Vient ensuite mon vin, Château Lafon-Rochet 1998, 5è Cru Classé de Saint-Estèphe qui, au vu de la descente de mes amis du jour, a connu un beau succès. D’ailleurs deux bouteilles ne furent pas de trop pour resservir tous les membres du Stammtisch. Vous allez me dire que c’est du soudoiement pur et simple, de la corruption, des backchichs, tout ce que vous voulez, mais je fus plutôt content de contribuer à ce moment de plaisir unanime. Car je dois avouer que la première bouteille de ce vin que j’ai bue en cours d’année ne m’avait pas vraiment convaincue. Aujourd’hui ce Saint-Estèphe est dans la fleur de l’âge, il offre une robe grenat sombre d’apparence plutôt légère.

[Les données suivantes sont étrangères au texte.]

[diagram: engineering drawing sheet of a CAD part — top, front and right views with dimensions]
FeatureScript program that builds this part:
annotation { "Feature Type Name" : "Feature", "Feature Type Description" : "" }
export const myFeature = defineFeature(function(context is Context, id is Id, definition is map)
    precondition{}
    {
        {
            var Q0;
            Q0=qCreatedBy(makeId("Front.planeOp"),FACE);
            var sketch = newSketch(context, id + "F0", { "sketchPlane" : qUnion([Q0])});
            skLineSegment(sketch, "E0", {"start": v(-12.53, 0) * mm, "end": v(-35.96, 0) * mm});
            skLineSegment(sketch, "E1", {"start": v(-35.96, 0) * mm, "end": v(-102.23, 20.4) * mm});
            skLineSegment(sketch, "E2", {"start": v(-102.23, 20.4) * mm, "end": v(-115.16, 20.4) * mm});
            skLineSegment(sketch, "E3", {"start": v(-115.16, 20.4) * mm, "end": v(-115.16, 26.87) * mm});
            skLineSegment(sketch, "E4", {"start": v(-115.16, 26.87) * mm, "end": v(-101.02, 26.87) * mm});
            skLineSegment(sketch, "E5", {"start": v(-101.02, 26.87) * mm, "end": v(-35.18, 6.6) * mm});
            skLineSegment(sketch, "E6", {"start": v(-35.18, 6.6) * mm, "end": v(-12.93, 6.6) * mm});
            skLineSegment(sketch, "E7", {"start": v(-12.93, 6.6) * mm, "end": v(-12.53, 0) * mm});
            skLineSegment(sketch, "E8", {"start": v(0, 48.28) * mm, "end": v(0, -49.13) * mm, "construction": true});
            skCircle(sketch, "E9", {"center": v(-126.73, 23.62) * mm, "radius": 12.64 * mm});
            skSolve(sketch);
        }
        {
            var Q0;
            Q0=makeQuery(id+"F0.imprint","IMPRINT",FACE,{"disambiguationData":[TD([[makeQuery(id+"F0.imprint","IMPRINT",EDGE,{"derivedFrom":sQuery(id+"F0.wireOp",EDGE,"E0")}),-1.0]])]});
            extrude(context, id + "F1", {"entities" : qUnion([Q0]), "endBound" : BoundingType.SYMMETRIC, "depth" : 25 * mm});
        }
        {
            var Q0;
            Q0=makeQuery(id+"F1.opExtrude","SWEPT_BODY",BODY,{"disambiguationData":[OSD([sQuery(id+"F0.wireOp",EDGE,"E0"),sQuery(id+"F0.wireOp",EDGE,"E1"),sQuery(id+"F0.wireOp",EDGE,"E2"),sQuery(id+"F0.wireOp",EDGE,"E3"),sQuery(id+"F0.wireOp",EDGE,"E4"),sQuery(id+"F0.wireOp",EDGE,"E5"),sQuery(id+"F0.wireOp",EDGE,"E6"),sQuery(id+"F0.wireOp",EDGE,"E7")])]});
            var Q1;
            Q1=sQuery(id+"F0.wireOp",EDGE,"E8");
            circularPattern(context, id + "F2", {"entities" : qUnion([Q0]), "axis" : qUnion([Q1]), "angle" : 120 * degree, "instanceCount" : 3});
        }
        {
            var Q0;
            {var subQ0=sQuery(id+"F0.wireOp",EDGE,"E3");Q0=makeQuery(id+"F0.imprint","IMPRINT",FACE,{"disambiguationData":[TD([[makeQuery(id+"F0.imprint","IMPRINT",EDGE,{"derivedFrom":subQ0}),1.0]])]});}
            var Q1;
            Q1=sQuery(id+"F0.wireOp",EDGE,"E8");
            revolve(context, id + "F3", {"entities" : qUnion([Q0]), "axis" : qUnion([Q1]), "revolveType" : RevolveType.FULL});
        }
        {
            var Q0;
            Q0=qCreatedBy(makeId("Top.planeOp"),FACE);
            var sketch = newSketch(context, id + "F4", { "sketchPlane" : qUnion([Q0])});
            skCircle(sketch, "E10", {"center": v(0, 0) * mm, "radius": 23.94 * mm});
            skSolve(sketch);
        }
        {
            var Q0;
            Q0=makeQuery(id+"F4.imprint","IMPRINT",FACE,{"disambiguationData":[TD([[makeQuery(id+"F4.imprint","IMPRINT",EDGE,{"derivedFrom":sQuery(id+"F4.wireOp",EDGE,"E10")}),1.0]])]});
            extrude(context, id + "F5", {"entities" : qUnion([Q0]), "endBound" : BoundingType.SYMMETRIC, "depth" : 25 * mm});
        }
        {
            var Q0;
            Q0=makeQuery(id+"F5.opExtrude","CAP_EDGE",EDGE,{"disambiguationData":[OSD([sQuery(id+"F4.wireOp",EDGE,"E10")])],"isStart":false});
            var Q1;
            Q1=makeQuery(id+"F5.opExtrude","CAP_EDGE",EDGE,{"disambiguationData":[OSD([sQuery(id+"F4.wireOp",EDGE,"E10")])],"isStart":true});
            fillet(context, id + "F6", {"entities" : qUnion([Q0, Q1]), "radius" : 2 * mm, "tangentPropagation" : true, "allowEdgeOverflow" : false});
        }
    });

Au nez, il est bien évolué mais toujours tout en finesse, sur des notes de fruits rouges (cerises, prunes) associés à des notes plus tertiaires de terre, de métal et de mine de crayon. L’attaque est légère, de caractère avec un bel ensemble fruité mais une évolution sur les herbes grillées, la terre qui témoignent avec force du terroir brut de Saint-Estèphe. Les tannins sont résolus mais le grain est fin et procure une belle sensation végétale mais aucunement immature. C’est propre, avec une finale minérale profonde d’une longueur moyenne. Un Saint-Estèphe de qualité, un vin d’amateur de Saint-Estèphe (comme moi et tous mes amis du jour qui avons beaucoup apprécié).

La fin du repas est conviviale, autour des nombreuses eaux-de-vie distillées par le Domaine du Bollenberg. La framboise, le sureau, la poire, j’en passe et des meilleures. En tous cas je fus bien content d’être raccompagné par Hubert que je remercie chaleureusement, car il m’a ouvert les portes d’un groupe d’amateur exclusif que j’ai eu plaisir à retrouver.